(Enregistrements fournis)
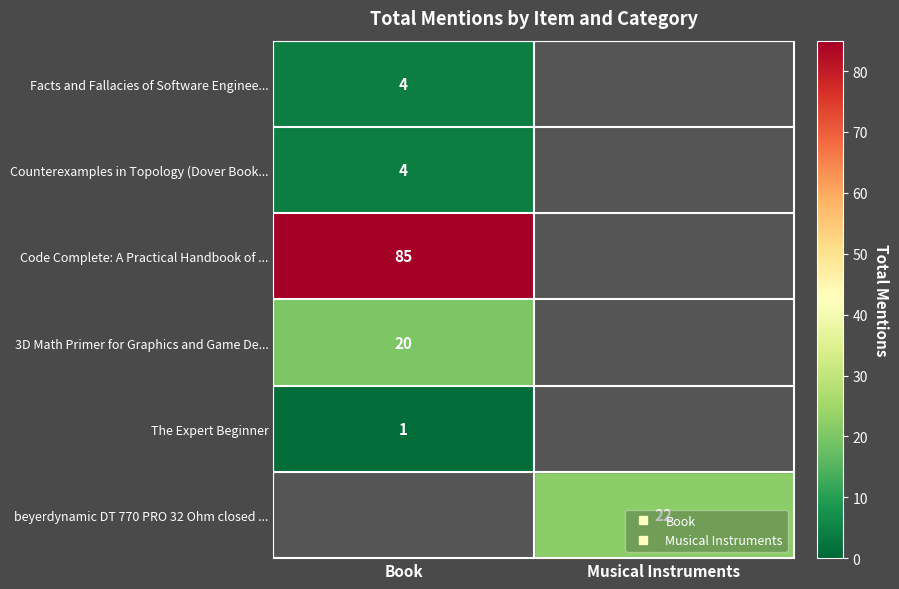

Read the beyerdynamic DT 770 PRO 32 Ohm closed ... value at Musical Instruments.

22.0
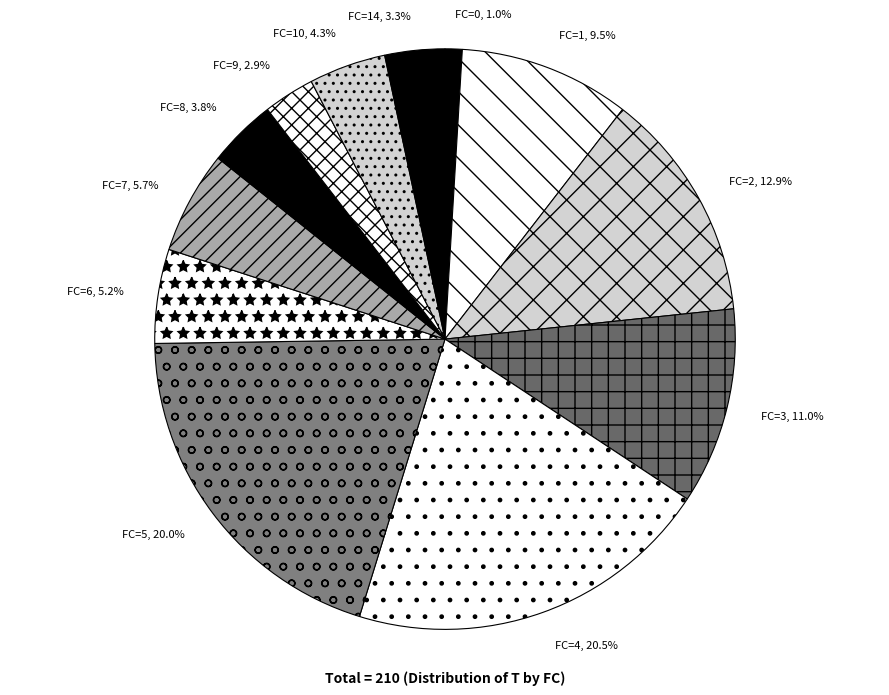

To the nearest percent, what percentage of the pie is FC=9?

3%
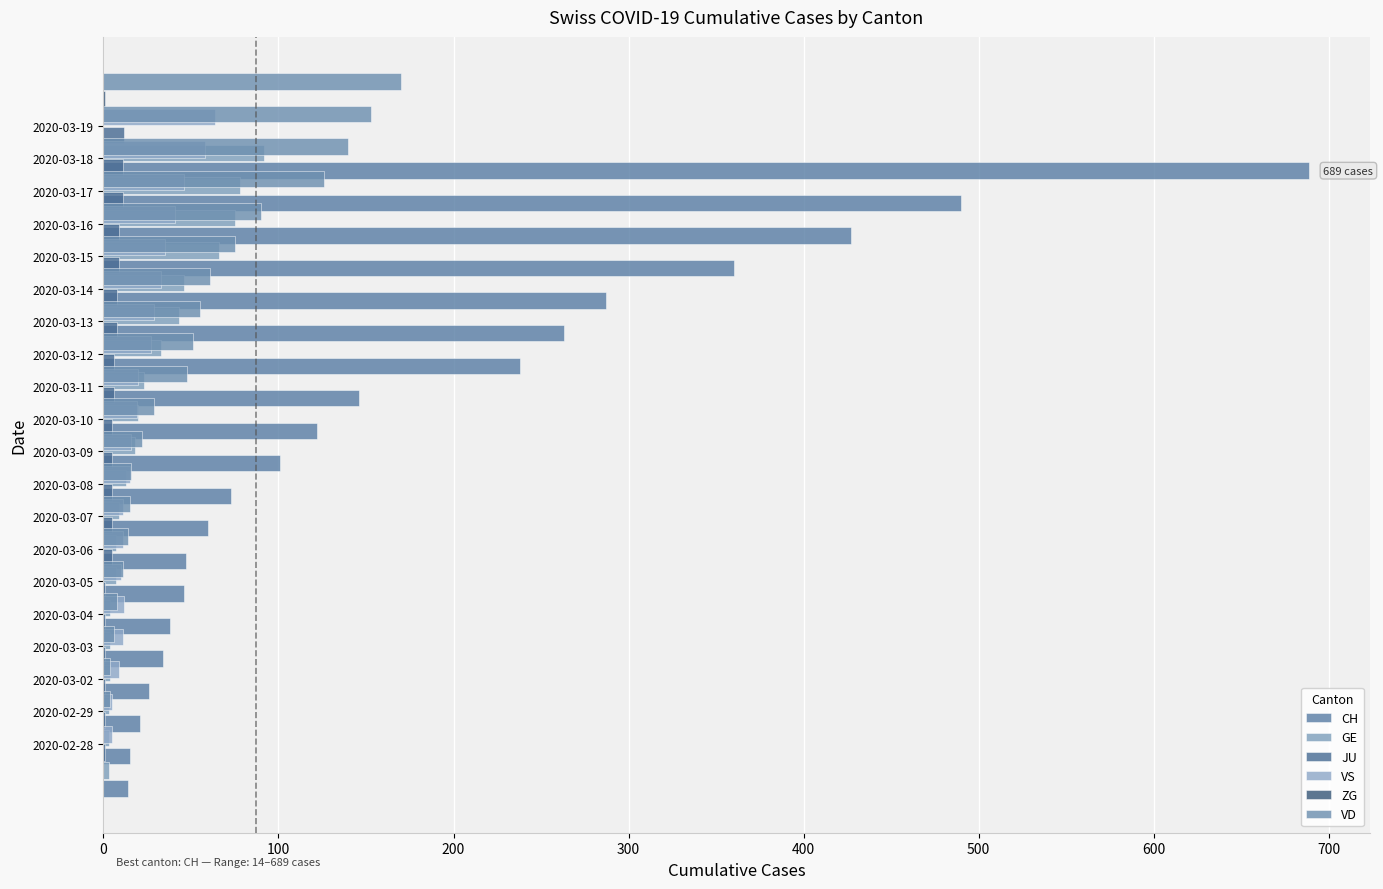

List the series in order of their peak value, highest first.

CH, VD, GE, VS, JU, ZG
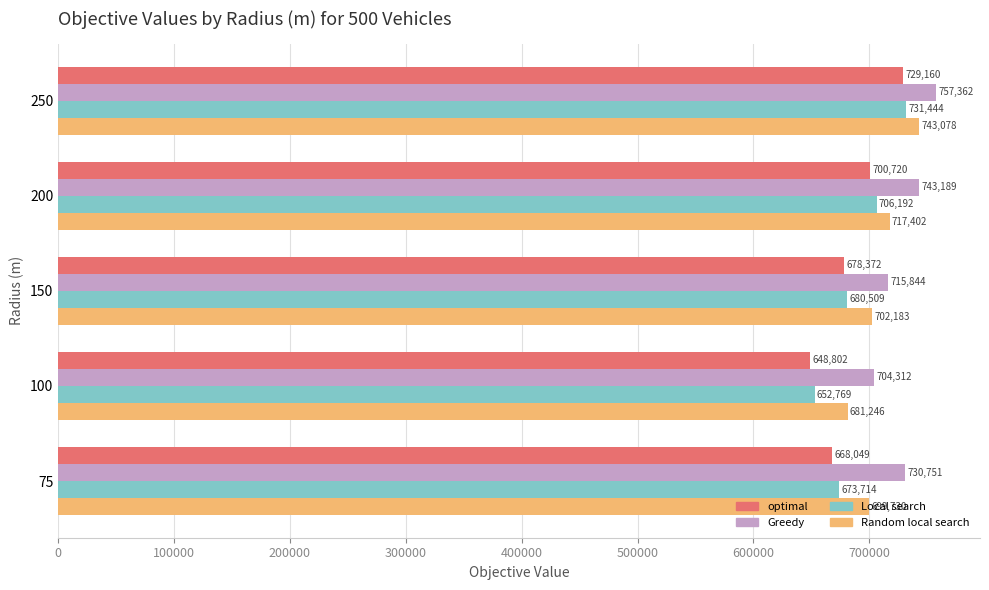

List the series in order of their peak value, highest first.

Greedy, Random local search, Local search, optimal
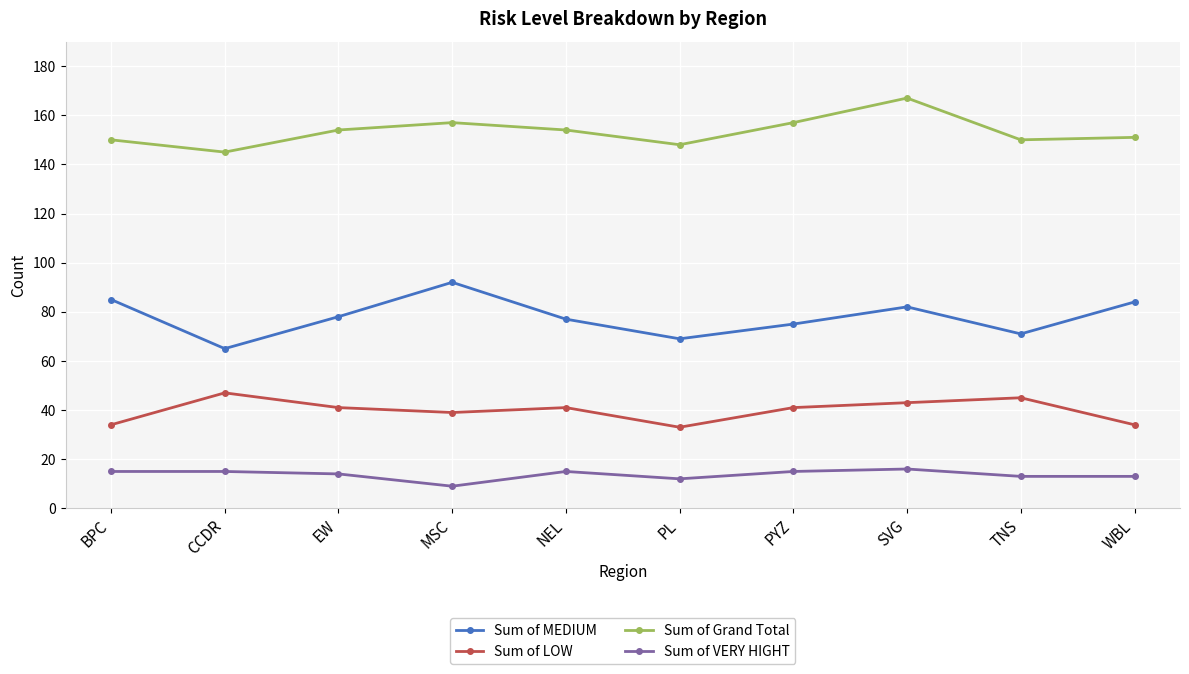

The Sum of VERY HIGHT series shows 26 at BPC. True or false?

False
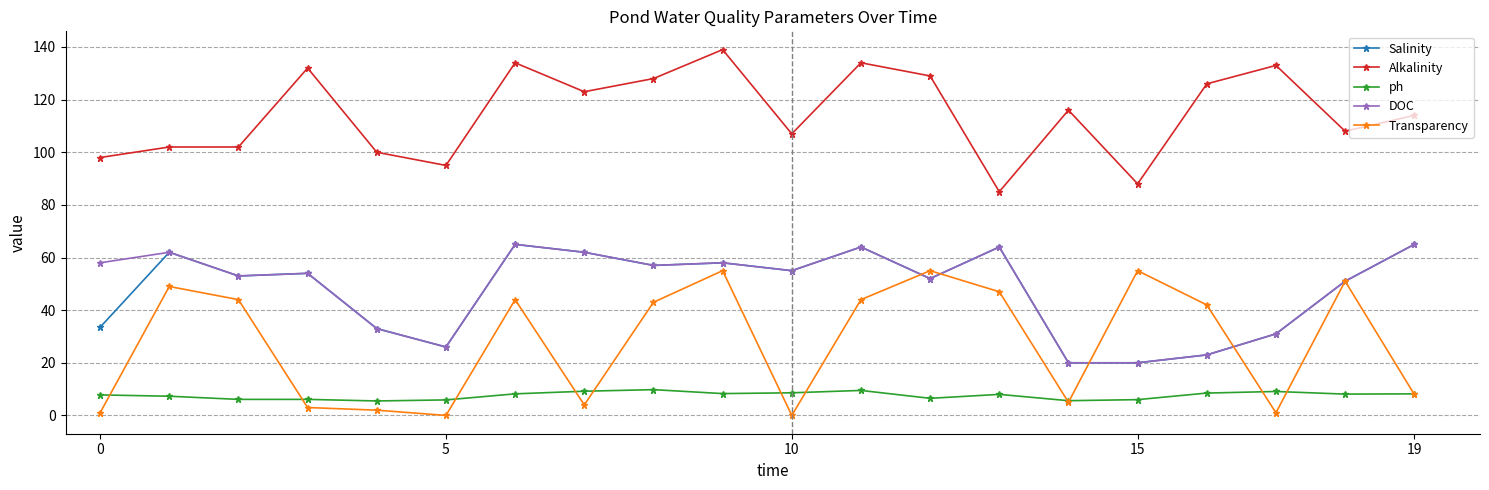

How many lines are shown in the chart?

5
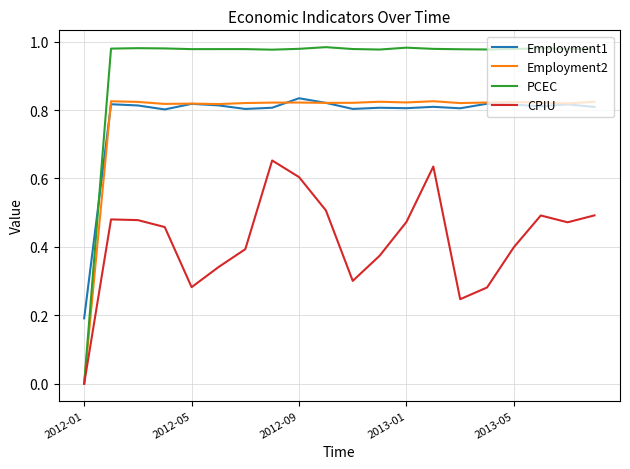

True or false: CPIU and Employment1 intersect in this chart.

False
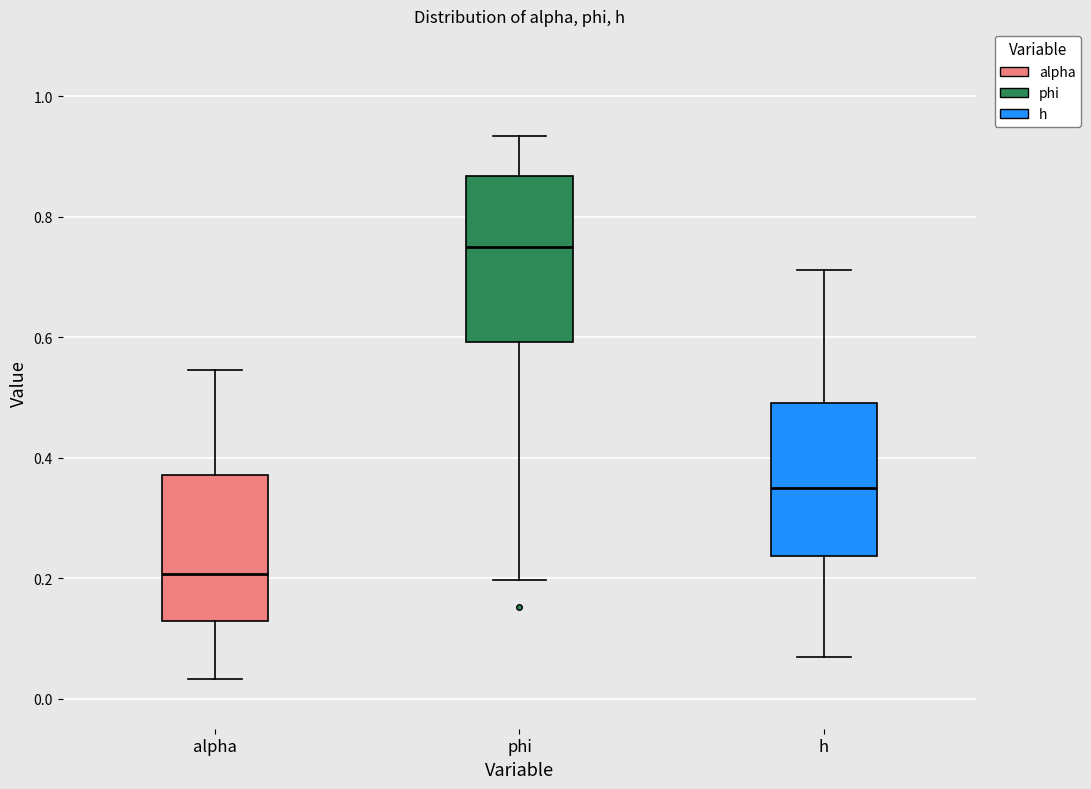

Which box has the highest median line?

phi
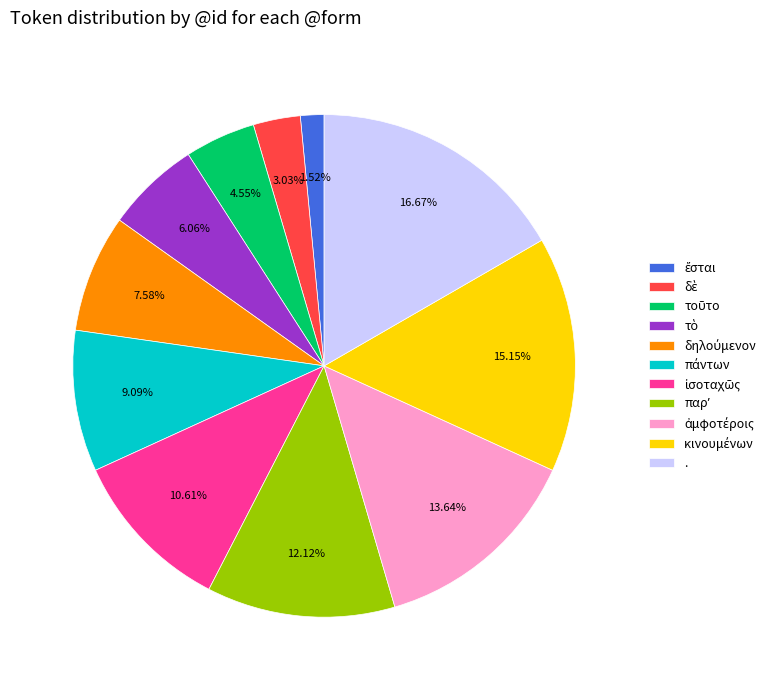

Which slice is the largest?

.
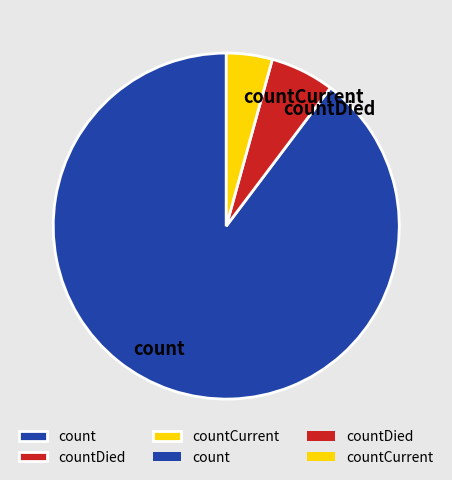

Which category accounts for the majority?

count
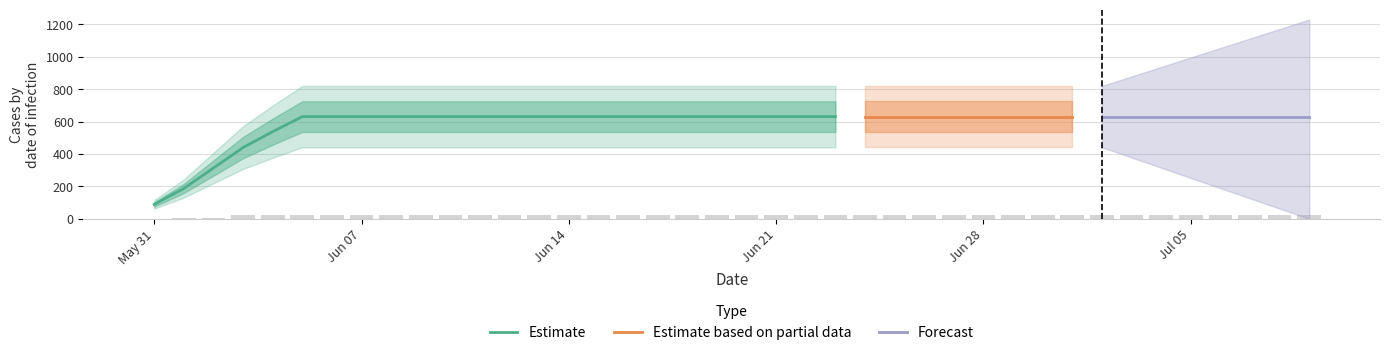

What is the lowest value of the Estimate series?

89.0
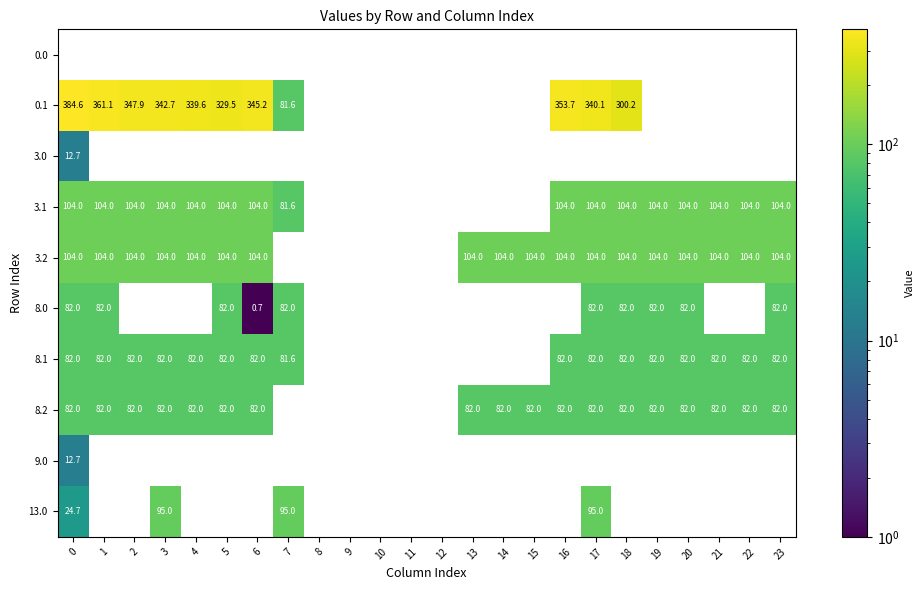

Is it true that 3.1 equals 104.0 at 20?

True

(À faire) Pouvez-vous citer mot pour mot toutes les lignes des enregistrements ci-dessus, sans reprendre les images dans votre réponse ?

(Corrigé)
Read the beyerdynamic DT 770 PRO 32 Ohm closed ... value at Musical Instruments.

22.0

To the nearest percent, what percentage of the pie is FC=9?

3%

List the series in order of their peak value, highest first.

CH, VD, GE, VS, JU, ZG

List the series in order of their peak value, highest first.

Greedy, Random local search, Local search, optimal

The Sum of VERY HIGHT series shows 26 at BPC. True or false?

False

How many lines are shown in the chart?

5

True or false: CPIU and Employment1 intersect in this chart.

False

Which box has the highest median line?

phi

Which slice is the largest?

.

Which category accounts for the majority?

count

What is the lowest value of the Estimate series?

89.0

Is it true that 3.1 equals 104.0 at 20?

True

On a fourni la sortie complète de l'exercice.